玄関に僕以外の靴が無かったからあいつはもう帰ったのか。
…良かった、
「…ちょっと、お腹空いた」
家に何かあったかなぁ…
壁に手を付きながらのろのろと移動しリビングの冷蔵庫を開けたら、身に覚えのない食料が入っていた。
「え?こんなリンゴなんて買った覚えない…待って、よく見たらキッチンにお粥あるんだけど…」
覚えがないのは、お粥にリンゴ、みかんのゼリーにレンジでチンするだけで簡単に食べられるような冷凍食品がズラリ。
「………」
誰がこれをやったのか、それぐらい分かる。
けど…信じられない。
だってあいつにとって僕はただの性欲処理で、ただのセフレでしょう?
そんな奴にこんな…
こんな……
「…ッなに絆されてんだよッ!!!僕はあいつなんか嫌いッ!!こんなのされたって…!嬉しくなんか……」
リンゴを床へ叩きつけようとして、辞めた。
食べ物に罪はない。
だけど…理由なんてわかりたくもない涙が流れる。
この涙の意味を分かってしまったら僕はもう壊れてしまうと思った。
「お粥、なんて…いつぶり、、?」
半年前、不幸な事故でおばあちゃんが亡くなるまでは僕が風邪をひいたら作ってくれてた気がする。

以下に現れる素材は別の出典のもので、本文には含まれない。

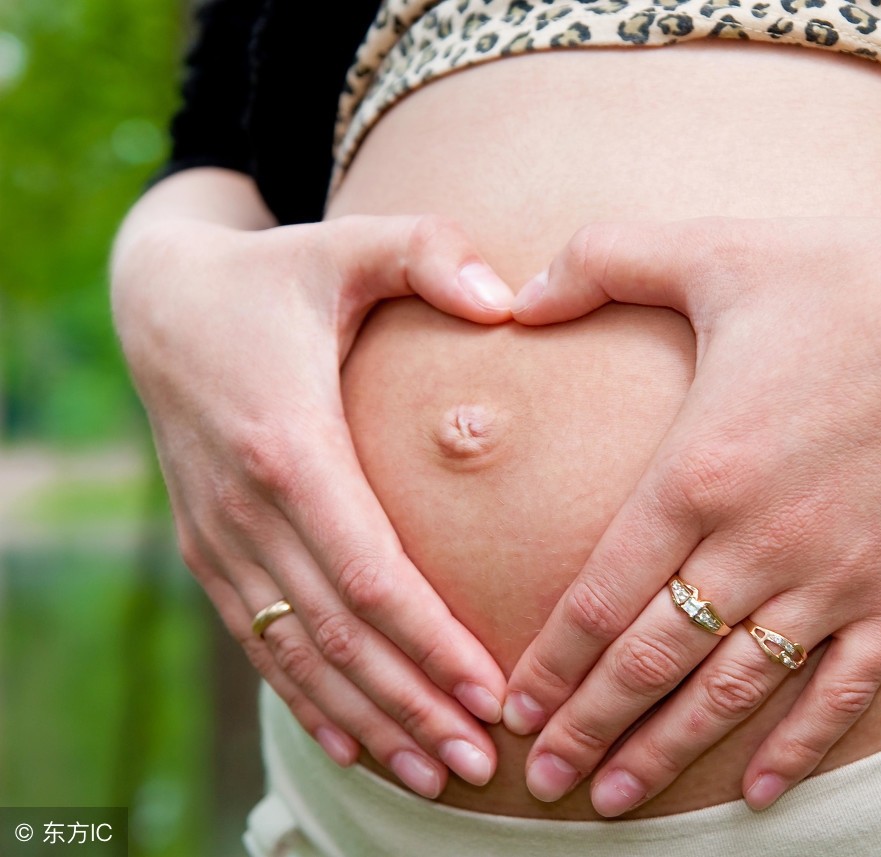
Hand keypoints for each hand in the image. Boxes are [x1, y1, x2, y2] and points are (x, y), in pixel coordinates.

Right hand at [112, 180, 518, 796]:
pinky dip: (307, 699)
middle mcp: (245, 508)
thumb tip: (506, 297)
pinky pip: (260, 641)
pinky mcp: (211, 549)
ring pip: (296, 654)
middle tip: (483, 763)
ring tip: (437, 775)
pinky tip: (356, 743)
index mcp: (288, 444)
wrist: (160, 301)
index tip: (493, 692)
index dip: (430, 641)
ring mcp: (220, 537)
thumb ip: (425, 252)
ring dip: (368, 720)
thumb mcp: (345, 244)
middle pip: (338, 635)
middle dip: (413, 705)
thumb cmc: (275, 274)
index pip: (368, 572)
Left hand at [502, 189, 880, 814]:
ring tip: (617, 802)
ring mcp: (835, 580)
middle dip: (589, 728)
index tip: (514, 707)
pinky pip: (841, 693)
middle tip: (545, 780)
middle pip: (650, 663)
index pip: (597, 599)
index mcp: (698, 472)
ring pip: (731, 693)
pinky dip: (798, 749)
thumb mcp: (709, 250)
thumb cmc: (847, 277)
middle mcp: (758, 544)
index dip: (550, 664)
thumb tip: (512, 295)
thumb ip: (597, 262)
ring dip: (668, 753)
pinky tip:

曲がった腰を何度も叩きながら、無理をして僕のために周りの環境を整えてくれていた。
そんな過去を思い出しながらお粥を頬張る。
「…ははっ…美味しい、じゃん…」
あんな最低なヤツ、許したくなんてないのに、こんなことで許してしまいそうになる。
僕のために時間を割いて、わざわざスーパーでこんなに買ってきて、お粥まで作って…
なんでそんなことするんだよ、
最低なヤツでいろよ、
…優しくなんて、しないでよ…
_半分ほど食べて、真斗に明日は休むと連絡を入れて、ベッドで寝た。
枕が濡れていたのは気の所為だ。